WHY I NEED TO BE IN CHURCH ON SUNDAY – This coming Sunday is Back to Church Sunday, a national Church of England initiative aimed at reaching those with some previous connection with church.
Although I applaud the ‘back to church’ initiative, I would rather it be a ‘back to the Gospel’ initiative and I think this blog post from Cranmer’s Curate articulates this very aptly.
WHY I NEED TO BE IN CHURCH ON SUNDAY
This coming Sunday is Back to Church Sunday, a national Church of England initiative aimed at reaching those with some previous connection with church. Cranmer’s Curate is not exactly a lapsed church-goer but here are his reasons why he needs to be there:
I am innately inclined to think that I am the centre of the universe and profoundly disinclined to give my Creator God the glory and honour He deserves. As the Apostle Paul put it in Romans 1v25,
‘they (wicked people like me) exchanged the truth about God for a lie and worshipped and served the creature rather than the Creator, who is blessed for ever! Amen’ (RSV).

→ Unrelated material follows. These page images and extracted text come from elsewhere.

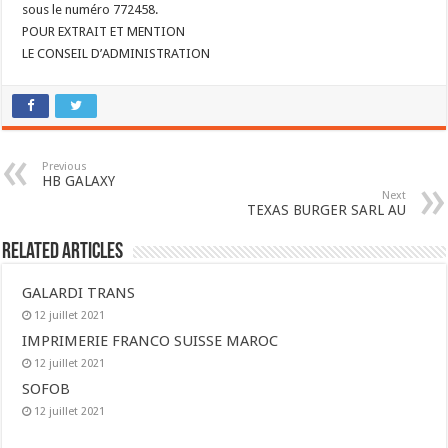
sous le numéro 772458.
POUR EXTRAIT ET MENTION
LE CONSEIL D’ADMINISTRATION
Previous
HB GALAXY
Next
TEXAS BURGER SARL AU
Related Articles
GALARDI TRANS
12 juillet 2021
IMPRIMERIE FRANCO SUISSE MAROC
12 juillet 2021
SOFOB
12 juillet 2021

I am innately inclined to conform to the prevailing ungodly culture around me and disinclined to want to be seen in the public company of those with whom the Lord Jesus Christ personally identifies, namely the gathering of Christian believers, His Church. My nature is to do the opposite of what the Lord Jesus commands His disciples in John 13v34-35:
‘A new commandment I give to you, that you love one another; even as I have loved you, that you also love one another. By this all men will know that you are my disciples, if you have love for one another.’
Because of the above two incontrovertible facts about my intrinsic nature and inclinations, I am a hell-bound sinner whose only hope of salvation is faith in the Lord Jesus Christ, in whom I cannot come to believe unless a God-sent preacher explains His saving work to me. As the Apostle Paul affirms with his famous rhetorical questions in Romans 10v14:
‘But how are men to call upon him in whom they have not believed? And how are they to believe in him of whom they have never heard? And how are they to hear without a preacher?’
Paul neatly summarises his argument in v17:
‘So faith comes from what is heard, and what is heard comes by the preaching of Christ.’
Your curate will spare the blogosphere a YouTube video with his talking head making the above case – that would be likely to lead to renewed calls for internet censorship. But it would be most helpful to hear a Church of England bishop tell me those home truths about the real state of my soul and its amazing salvation in his public pitch for Back to Church Sunday.